PASSAGE:
- Opening Delimiter -

Programs of Excellence Funding
at the University of Nebraska at Kearney
- Title of the Project: Summer Student Research Program
||Ken Nikels, Dean, Graduate Studies & Research
John Falconer, Director of the Office of Sponsored Programs
Colleges/schools: Office of Graduate Studies & Research
The program itself is open to all disciplines, and each year includes students from every college.
Brief descriptive narrative, including accomplishments and goals
SSRP is a multi-disciplinary summer research program developed to give undergraduates an opportunity to engage in original scholarship. They work one-on-one with mentors who are full-time faculty to develop, conduct, and disseminate scholarly projects. Students and mentors also engage in collective activities such as field trips and weekly meetings to learn about scholarship in other disciplines and to explore important topics such as research ethics. Students disseminate their work by poster, oral presentation, and in writing through on-campus and external mechanisms.
The program is designed to:
- Give undergraduates an intensive research experience
- Develop critical thinking skills
- Apply coursework
- Develop writing and oral presentation skills
- Increase student engagement in their education
Exit surveys indicate the program is successful in these areas, as well as reinforcing general studies content and increasing comfort in working with faculty.
Measures of impact resulting from the Programs of Excellence funding such as the following:
- Additional extramural support acquired
The program was developed with external funding, but is now internally supported.
All student papers are published internally, and about half a dozen have been published in journals like Organic Letters, Journal of Heterocyclic Chemistry, Theoretical and Applied Genetics, and Journal of Neuroscience Research.
Students present their work at two on-campus forums and at least one national conference. Most students present their work at regional and national conferences, such as Sigma Xi, the National Academies of Science, American Chemical Society, American College of Sports Medicine, Rocky Mountain Psychological Association, and the National Conference on Undergraduate Research.
- Educational Innovations
This program has roots in documents such as Shaping the Future and the Boyer Commission Report, and the mission of the Council on Undergraduate Research. It has fostered increased interest in student research at UNK, and has supported our efforts to strengthen student engagement.
- Number of Students Benefited
In Summer 2005, 31 students participated in the program. A total of 84 have participated over four years.
- Enhanced Services to the State
The program has strengthened undergraduate educational offerings in the state, increasing our ability to compete for students. Many of the projects center on Nebraska issues, from water policy to the history of the Meade ordnance site. The program has been cited in several cases as a powerful factor in graduate and professional school applications, so it may be expanding opportunities for graduates.

- Closing Delimiter -

PROVIDED INFORMATION:
- Opening Delimiter -

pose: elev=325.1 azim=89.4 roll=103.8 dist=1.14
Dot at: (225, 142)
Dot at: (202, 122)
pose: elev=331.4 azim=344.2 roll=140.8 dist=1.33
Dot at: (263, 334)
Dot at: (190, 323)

- Closing Delimiter -

EXERCISE BRIEF: According to the description of the Summer Student Research Program, how many students took part in Summer 2005? The records are drawn from a separate source and have no connection to the description of the Summer Student Research Program.

COMPLETED TASK: Thirty-one students took part in Summer 2005.